The battery will not respond straight away to a step change in applied voltage, rather current will start flowing in and the battery voltage will begin to rise. There’ll be a delay in the voltage being applied and the observed battery voltage reaching that point. The only thing we really need to watch is that the current doesn’t exceed the inrush capabilities of the battery.

What we want to avoid is that, as we get close to charge, we do not “chatter” on the upper set-point. When the upper set point is reached, we should back off some minimum delay, before continuing to charge.

This is a possible implementation of that idea.

We consider 3 voltages:

Variable Notes
V_{CL} “Low” control voltage set-point. Charger should turn on near this point. Set by a potentiometer on a regulated supply.
V_{CH} “High” control voltage set-point. Voltages above this point are considered harmful and we should cut power when this voltage is reached. Set by a potentiometer on a regulated supply.
V_{CB} Battery control voltage. This is proportional to the battery voltage, set by a resistor divider or potentiometer across the battery.

We have two comparators that tell us when the battery is below the high set-point, telling us we’re “safe” to begin charging, and when the battery is below the low set-point, telling us the battery is “low” and needs charging. We use an SR latch to achieve this. The “safe” is inverted, and helps drive the “reset” side of the SR latch, the “low” signal drives the “set” side.

If the voltage gets above our high set point at any time, we must stop charging immediately. So we use an AND-gate to ensure that the power is shut off as soon as possible. We feed this into the SR latch reset pin via a NOT gate to the SR latch to reset the state.

If the voltage gets low, depending on our set-point and rate of discharge, we can tolerate some small delay in getting going.

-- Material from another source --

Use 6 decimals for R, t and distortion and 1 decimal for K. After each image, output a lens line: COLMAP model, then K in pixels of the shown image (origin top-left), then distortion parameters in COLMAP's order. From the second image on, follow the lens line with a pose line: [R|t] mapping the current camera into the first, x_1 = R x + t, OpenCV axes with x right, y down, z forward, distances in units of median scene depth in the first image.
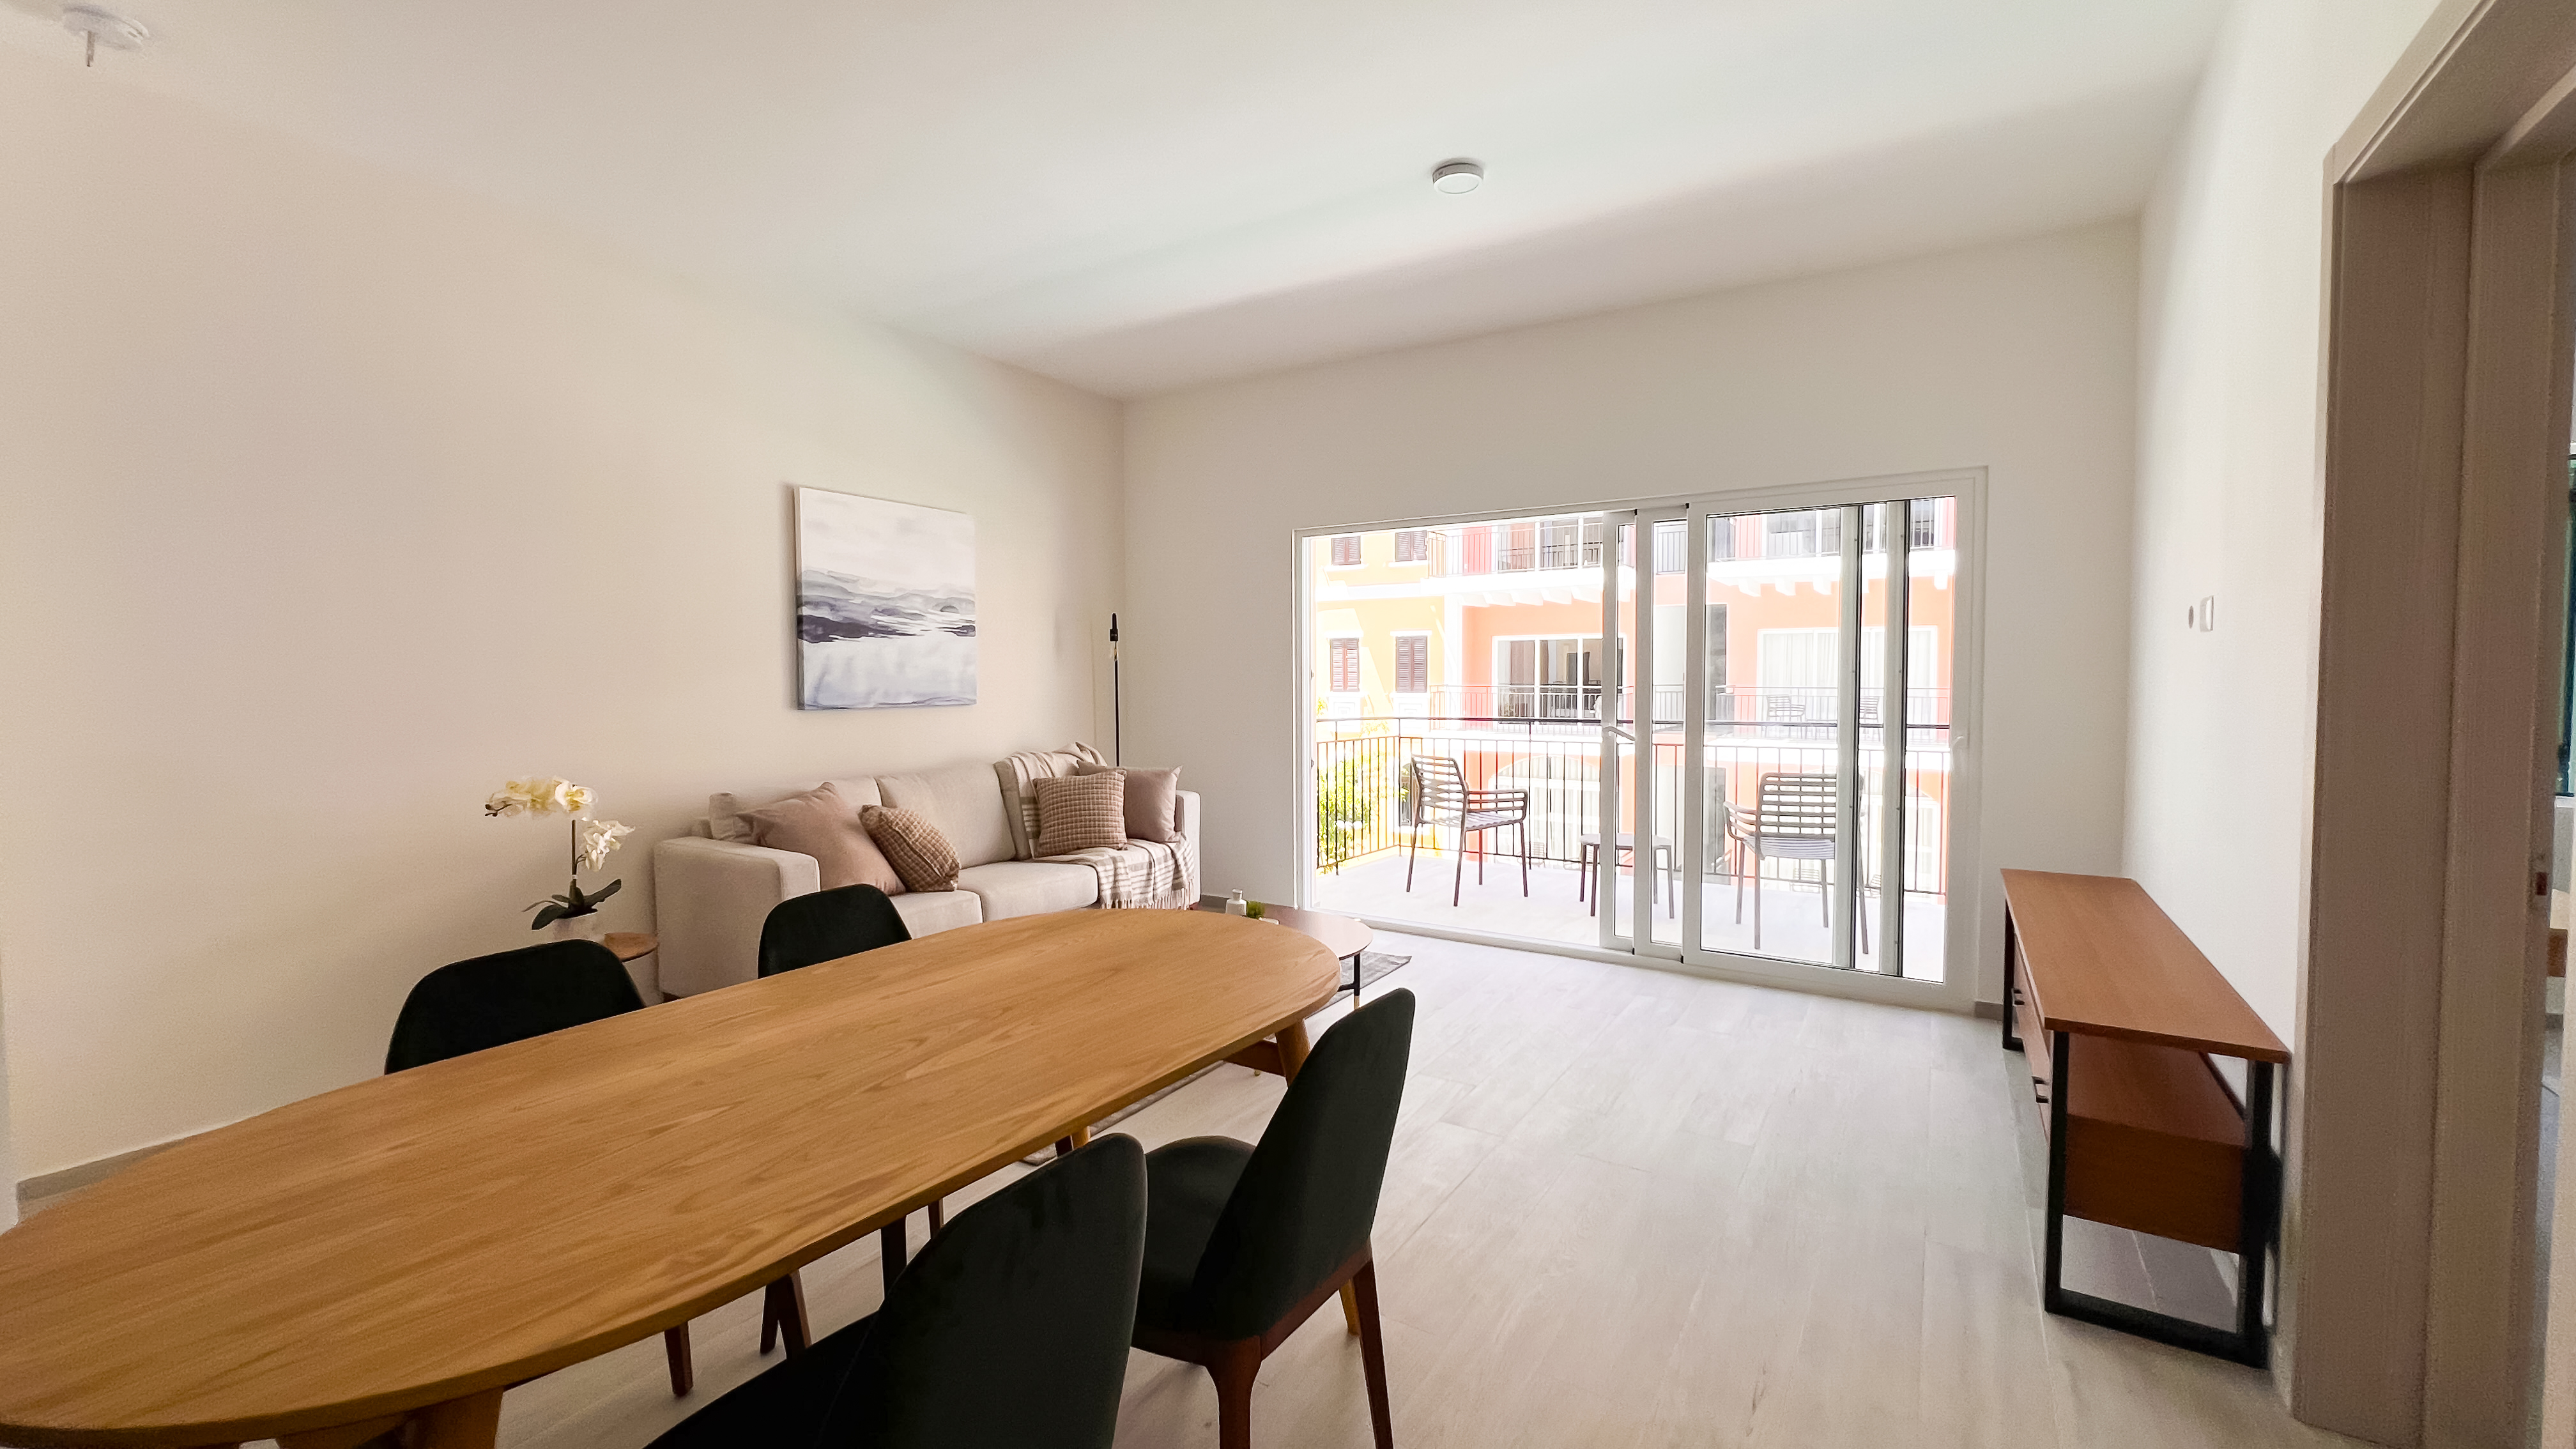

We ensure it is safe to do so by ANDing “LOW” with “SAFE”, then delay the rising edge pulse by a few seconds, possibly with an RC circuit or 555 timer, before passing that into the SR-latch.

The AND logic also prevents us from asserting “SET” and “RESET” on the SR latch simultaneously.

The graph I’ve drawn is a bit of an exaggeration, hopefully the discharge curves won’t be that steep. It’s possible I could do away with an op-amp and use hysteresis, however I feel using two means I can control the two set-points independently.

Two of these, and tweak the delays a bit so that the solar comes on first, and we should be able to run both in parallel to charge the same battery.